DCM Shriram Ltd (often referred to simply as “DCM”) has published its Q1 FY26 financial results, which offer an insightful look into how the company is navigating current market challenges. The quarter’s performance underscores DCM’s operational discipline, its efforts at cost control, and a steady revenue growth across its core segments.
In this piece, we’ll walk you through the key financials, compare them to earlier quarters, assess the market’s response, and highlight the company’s future roadmap. At the end, you’ll find an updated FAQ section.
DCM Q1 FY26 Financial Performance
In Q1 FY26, DCM Shriram reported consolidated revenues of ₹3,455 crore, representing a 12 % increase from Q1 FY25. The company’s profit after tax (PAT) for the period stood at ₹114 crore, up 13 % year-on-year.
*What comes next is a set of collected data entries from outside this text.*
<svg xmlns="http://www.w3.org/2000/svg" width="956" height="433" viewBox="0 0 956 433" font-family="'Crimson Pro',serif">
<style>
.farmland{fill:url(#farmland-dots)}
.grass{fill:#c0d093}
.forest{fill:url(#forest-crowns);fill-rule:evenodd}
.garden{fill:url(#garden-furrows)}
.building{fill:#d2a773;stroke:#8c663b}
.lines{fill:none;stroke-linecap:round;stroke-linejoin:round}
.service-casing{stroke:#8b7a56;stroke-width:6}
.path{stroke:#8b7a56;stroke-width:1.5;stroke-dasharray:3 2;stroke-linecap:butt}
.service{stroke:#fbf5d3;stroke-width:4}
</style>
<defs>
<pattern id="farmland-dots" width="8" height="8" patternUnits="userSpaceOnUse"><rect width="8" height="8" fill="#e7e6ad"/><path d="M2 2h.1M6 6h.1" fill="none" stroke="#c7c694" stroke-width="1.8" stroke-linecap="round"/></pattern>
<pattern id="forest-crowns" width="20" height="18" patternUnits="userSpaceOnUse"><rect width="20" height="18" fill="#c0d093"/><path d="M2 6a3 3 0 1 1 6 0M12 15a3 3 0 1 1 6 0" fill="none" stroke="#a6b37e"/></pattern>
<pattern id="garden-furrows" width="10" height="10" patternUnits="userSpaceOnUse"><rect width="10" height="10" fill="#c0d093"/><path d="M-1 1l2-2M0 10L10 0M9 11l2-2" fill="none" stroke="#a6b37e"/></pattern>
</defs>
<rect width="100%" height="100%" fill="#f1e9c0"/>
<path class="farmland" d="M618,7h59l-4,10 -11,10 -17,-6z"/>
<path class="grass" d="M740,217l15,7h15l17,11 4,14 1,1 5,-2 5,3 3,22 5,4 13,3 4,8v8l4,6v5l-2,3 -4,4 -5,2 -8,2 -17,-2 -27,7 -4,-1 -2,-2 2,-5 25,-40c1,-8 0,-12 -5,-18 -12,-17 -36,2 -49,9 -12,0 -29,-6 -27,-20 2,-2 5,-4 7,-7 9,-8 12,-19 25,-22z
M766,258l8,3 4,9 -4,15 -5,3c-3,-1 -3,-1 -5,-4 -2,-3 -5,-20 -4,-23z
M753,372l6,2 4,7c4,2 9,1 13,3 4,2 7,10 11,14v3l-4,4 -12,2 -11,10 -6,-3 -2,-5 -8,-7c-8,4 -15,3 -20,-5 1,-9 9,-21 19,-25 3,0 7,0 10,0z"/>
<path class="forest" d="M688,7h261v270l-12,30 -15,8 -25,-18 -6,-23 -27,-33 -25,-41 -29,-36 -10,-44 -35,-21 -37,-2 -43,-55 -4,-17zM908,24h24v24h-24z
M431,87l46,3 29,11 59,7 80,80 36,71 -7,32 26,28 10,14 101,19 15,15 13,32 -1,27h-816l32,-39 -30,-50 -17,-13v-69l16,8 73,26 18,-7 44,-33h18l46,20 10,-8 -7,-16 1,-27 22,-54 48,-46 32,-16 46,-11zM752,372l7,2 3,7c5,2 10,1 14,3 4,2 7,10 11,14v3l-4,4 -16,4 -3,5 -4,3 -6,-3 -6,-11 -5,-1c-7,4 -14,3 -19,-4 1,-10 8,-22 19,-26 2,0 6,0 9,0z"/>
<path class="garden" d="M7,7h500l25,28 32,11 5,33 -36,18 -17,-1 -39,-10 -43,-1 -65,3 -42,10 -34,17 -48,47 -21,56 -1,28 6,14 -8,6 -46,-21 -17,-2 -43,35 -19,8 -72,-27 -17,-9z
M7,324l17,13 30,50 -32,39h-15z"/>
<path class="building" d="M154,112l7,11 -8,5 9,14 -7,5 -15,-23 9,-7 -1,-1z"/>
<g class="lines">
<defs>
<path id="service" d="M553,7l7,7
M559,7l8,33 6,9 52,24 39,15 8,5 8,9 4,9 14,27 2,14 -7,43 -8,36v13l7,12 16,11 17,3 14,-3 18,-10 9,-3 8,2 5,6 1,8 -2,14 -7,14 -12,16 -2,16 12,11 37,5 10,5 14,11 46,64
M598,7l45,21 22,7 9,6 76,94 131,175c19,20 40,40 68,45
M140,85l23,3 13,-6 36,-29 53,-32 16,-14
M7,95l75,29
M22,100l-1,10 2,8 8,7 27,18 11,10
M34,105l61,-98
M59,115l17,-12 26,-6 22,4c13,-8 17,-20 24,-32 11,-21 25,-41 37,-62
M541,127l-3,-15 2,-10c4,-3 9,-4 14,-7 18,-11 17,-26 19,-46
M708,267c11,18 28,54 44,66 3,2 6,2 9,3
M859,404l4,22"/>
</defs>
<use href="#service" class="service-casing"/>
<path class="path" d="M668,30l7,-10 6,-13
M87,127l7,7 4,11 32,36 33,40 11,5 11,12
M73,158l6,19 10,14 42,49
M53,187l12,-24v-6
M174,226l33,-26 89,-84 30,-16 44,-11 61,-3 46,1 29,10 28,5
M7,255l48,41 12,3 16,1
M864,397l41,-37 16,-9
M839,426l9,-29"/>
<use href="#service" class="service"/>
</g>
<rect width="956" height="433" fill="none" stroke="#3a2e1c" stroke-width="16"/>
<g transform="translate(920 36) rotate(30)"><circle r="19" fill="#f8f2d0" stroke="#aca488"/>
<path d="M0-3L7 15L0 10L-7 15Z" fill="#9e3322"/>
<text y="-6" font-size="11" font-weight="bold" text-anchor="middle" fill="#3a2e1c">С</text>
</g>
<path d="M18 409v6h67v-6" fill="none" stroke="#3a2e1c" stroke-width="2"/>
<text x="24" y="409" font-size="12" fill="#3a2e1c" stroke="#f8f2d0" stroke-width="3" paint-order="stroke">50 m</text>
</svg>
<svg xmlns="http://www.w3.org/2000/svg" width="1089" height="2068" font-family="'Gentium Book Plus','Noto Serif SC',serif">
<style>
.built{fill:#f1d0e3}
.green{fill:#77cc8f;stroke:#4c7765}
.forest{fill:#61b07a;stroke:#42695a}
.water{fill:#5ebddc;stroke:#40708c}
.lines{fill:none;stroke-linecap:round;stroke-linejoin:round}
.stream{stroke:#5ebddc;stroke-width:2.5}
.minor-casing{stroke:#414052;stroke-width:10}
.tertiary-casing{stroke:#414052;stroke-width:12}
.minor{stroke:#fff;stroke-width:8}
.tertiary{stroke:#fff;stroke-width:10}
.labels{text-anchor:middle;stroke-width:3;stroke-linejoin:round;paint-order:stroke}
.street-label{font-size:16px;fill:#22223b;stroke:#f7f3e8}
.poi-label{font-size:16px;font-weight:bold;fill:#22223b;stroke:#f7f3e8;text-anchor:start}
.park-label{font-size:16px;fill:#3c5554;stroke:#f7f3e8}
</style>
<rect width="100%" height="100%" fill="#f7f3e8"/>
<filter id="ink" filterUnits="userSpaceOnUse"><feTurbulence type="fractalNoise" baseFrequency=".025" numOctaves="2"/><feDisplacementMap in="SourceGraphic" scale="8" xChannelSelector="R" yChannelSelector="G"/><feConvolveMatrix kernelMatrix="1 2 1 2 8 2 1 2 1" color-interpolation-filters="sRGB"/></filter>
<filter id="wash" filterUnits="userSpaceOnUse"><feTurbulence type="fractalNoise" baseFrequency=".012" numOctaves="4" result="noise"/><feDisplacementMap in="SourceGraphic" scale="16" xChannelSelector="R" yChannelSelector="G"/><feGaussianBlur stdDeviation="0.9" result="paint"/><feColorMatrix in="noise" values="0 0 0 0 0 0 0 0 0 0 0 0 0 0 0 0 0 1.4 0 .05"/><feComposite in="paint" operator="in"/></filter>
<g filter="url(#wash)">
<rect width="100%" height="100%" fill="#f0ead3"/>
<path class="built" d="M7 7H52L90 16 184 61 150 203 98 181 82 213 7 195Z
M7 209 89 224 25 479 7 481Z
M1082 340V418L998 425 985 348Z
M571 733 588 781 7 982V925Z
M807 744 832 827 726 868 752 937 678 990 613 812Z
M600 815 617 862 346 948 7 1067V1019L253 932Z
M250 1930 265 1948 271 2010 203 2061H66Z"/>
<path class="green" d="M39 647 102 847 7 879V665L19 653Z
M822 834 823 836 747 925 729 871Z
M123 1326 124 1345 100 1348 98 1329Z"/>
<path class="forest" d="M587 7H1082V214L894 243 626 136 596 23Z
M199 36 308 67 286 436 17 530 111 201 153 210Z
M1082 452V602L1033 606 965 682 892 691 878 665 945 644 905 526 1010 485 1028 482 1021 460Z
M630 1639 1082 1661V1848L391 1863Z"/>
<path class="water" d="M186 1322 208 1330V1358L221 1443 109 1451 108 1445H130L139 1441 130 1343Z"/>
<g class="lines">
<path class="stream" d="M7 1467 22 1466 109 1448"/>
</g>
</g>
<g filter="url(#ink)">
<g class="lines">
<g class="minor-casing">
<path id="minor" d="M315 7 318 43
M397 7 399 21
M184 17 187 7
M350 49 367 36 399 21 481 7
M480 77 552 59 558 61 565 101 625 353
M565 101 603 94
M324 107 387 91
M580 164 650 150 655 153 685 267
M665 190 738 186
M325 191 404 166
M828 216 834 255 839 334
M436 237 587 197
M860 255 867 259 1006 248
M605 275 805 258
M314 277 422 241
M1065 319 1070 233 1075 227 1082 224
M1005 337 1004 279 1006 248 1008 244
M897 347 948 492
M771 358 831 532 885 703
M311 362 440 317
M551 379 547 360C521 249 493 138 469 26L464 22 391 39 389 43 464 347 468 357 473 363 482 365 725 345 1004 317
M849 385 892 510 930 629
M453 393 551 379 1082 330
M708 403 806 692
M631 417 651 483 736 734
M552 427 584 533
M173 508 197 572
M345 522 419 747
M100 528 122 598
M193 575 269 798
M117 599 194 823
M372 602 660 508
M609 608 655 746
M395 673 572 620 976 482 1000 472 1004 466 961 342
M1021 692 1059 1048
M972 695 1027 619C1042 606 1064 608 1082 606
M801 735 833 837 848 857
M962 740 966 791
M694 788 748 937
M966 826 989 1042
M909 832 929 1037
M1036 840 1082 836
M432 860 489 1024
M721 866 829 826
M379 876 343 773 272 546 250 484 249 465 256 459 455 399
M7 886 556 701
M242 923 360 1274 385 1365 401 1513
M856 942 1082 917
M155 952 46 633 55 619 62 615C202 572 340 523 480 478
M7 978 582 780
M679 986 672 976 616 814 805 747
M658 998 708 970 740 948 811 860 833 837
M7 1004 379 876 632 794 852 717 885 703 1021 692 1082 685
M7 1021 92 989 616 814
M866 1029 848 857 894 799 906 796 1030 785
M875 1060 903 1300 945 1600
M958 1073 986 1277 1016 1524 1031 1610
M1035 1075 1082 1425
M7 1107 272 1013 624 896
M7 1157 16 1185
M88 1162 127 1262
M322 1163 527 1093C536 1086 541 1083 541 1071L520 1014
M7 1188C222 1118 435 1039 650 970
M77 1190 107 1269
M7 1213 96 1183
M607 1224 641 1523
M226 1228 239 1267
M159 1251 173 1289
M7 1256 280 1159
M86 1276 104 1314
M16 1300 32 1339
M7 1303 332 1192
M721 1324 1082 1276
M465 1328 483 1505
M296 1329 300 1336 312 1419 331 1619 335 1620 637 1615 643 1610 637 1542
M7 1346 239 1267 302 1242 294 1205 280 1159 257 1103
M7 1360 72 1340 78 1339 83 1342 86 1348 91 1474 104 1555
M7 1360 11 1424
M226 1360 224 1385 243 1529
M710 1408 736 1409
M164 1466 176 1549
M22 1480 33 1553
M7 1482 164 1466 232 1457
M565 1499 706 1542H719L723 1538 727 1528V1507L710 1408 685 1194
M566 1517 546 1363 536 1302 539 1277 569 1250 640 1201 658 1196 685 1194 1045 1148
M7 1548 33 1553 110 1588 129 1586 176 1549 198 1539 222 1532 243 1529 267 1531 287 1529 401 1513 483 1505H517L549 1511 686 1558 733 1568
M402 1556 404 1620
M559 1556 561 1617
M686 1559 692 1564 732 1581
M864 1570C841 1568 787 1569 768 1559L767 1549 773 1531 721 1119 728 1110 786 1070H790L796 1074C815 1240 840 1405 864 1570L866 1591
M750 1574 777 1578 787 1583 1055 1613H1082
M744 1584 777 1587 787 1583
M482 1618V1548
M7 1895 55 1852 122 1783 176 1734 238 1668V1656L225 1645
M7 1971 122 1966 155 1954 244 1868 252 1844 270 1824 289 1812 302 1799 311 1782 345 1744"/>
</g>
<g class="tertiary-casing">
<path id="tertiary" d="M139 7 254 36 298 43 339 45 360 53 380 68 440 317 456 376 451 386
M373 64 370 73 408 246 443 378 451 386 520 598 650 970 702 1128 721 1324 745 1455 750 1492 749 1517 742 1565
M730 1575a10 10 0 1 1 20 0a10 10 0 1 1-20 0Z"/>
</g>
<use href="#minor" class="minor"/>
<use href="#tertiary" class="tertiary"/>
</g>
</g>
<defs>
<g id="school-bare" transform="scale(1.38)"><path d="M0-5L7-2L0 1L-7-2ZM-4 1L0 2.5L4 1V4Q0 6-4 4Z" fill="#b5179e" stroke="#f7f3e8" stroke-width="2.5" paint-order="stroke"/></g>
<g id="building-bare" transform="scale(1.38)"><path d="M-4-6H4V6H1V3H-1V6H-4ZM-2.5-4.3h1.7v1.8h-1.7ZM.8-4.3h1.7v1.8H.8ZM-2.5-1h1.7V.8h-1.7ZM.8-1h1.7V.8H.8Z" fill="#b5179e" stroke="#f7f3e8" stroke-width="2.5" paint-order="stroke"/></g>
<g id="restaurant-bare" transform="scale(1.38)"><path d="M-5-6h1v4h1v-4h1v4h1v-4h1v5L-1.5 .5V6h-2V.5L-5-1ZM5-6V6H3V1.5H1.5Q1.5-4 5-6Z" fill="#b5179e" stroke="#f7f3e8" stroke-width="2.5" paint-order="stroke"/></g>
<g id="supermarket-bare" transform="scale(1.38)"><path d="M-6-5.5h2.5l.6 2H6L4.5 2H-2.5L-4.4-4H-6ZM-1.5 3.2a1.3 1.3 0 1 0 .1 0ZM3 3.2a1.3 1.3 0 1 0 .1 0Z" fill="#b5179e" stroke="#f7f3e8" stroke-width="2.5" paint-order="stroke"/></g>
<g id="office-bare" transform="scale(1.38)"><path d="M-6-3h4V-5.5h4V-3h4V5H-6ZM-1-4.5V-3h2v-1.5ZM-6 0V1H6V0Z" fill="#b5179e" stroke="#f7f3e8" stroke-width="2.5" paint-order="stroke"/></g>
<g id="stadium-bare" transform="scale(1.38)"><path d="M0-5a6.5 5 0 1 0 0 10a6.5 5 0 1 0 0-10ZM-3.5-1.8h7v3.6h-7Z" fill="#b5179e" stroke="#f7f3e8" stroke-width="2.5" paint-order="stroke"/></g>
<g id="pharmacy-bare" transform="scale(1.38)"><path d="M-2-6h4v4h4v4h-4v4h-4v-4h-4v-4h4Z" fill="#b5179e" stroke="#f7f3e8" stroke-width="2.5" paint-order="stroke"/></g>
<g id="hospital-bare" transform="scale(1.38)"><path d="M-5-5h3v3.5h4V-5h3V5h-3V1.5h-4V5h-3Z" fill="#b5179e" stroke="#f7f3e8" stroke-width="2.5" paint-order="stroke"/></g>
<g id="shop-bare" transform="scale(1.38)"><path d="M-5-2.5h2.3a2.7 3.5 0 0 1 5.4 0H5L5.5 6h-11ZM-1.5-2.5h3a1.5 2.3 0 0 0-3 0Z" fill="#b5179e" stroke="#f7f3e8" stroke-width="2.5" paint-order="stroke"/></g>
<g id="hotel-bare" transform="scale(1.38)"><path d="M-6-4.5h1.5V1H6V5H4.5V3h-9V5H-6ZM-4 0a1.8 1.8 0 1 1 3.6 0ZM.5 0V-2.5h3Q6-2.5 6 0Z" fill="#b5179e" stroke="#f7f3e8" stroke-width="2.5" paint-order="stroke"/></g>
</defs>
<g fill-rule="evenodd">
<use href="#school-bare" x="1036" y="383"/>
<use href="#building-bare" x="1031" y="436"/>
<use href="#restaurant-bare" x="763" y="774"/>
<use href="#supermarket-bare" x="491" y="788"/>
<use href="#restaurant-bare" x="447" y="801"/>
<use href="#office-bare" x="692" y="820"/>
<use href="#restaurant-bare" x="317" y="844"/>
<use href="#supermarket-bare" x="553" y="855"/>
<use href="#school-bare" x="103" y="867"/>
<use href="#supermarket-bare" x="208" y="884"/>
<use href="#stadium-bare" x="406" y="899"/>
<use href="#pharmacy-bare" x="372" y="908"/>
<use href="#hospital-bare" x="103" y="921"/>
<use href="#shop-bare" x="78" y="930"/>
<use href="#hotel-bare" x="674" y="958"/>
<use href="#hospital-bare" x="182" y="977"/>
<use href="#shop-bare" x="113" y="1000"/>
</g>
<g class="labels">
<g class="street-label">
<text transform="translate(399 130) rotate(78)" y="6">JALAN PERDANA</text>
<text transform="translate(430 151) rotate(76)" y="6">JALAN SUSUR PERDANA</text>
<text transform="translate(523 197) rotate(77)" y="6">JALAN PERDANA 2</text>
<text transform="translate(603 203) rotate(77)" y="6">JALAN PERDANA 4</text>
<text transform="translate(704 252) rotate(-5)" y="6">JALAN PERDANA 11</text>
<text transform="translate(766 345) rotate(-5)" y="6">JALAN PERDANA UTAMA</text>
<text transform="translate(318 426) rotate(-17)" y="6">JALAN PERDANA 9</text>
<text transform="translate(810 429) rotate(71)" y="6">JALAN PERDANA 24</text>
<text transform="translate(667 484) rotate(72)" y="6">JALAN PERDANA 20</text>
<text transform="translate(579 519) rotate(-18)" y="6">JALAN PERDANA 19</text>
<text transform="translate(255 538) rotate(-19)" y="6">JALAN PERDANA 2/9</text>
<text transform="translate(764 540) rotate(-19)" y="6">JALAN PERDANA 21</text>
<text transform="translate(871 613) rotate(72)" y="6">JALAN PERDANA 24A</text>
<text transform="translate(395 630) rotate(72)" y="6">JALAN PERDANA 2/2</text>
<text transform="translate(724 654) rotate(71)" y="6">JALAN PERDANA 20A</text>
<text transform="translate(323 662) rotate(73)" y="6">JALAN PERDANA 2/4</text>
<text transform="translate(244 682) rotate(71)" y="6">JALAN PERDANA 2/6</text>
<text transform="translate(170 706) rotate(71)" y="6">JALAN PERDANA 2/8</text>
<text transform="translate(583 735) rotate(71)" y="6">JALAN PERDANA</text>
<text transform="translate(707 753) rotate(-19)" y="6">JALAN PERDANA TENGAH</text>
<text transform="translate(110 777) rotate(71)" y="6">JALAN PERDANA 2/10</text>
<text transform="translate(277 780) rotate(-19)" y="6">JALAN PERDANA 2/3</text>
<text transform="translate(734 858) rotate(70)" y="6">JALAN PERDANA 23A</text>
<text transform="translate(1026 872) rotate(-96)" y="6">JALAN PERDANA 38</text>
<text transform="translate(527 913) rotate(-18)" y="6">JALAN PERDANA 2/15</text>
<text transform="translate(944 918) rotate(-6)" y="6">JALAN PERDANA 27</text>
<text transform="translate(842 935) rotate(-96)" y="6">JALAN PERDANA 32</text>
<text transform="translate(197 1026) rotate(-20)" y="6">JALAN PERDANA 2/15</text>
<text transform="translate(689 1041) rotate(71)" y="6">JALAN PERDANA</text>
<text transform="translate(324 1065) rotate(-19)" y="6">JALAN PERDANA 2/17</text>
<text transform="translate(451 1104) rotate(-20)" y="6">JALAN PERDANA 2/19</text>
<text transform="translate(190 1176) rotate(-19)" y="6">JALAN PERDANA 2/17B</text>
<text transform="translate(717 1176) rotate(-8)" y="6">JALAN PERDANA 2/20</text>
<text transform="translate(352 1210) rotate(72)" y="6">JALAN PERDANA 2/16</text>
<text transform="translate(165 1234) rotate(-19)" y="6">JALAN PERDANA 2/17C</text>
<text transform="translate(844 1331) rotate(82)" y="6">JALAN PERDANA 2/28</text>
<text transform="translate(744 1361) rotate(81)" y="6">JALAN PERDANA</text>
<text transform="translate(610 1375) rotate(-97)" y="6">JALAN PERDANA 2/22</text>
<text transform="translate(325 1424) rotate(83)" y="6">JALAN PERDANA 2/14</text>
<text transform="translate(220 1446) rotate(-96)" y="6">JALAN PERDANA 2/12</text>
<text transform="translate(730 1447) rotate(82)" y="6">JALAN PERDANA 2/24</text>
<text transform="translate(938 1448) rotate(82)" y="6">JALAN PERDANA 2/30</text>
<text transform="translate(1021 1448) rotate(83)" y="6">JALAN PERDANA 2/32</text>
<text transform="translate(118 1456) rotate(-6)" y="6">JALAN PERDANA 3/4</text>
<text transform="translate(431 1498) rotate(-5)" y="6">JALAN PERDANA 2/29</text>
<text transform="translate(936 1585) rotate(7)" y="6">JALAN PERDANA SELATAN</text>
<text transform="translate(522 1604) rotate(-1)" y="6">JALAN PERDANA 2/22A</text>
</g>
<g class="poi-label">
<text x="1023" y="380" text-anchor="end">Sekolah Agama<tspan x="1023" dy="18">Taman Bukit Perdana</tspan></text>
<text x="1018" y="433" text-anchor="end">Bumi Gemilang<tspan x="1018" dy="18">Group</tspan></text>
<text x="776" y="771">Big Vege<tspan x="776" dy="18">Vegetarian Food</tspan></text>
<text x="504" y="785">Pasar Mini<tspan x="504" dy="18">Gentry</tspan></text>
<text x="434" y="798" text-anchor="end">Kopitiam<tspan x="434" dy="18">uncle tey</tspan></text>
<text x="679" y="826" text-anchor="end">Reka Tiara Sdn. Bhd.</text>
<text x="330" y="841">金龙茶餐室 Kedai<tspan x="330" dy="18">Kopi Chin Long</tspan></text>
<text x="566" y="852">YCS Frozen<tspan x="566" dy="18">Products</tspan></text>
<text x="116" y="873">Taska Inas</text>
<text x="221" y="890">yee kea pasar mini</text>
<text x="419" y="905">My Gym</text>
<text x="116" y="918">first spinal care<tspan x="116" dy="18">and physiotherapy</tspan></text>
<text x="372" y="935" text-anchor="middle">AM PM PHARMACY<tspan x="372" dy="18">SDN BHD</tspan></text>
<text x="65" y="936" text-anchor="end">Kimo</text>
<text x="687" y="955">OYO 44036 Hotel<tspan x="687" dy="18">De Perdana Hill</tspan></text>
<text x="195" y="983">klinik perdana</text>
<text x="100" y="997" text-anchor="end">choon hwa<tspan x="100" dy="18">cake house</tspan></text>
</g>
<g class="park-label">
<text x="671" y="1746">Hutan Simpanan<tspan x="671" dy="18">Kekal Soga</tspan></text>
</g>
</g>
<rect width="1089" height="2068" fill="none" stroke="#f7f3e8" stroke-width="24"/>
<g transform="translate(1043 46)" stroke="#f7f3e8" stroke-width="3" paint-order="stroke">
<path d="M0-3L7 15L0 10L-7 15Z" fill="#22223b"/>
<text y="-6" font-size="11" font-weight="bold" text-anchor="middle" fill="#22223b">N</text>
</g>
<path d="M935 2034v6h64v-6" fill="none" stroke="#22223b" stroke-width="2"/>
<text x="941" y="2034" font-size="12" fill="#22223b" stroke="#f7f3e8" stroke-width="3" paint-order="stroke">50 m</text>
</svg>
The PBDIT (profit before depreciation, interest, and taxes) came in at ₹326 crore, rising roughly 19 % compared to the same quarter last year. Due to these gains, the annualised return on capital employed (ROCE) stood at 13.2 %, while net debt remained stable at ₹1,481 crore, reflecting prudent capital management.
These figures suggest that DCM not only managed to grow its top line but did so while containing costs and preserving its balance sheet strength.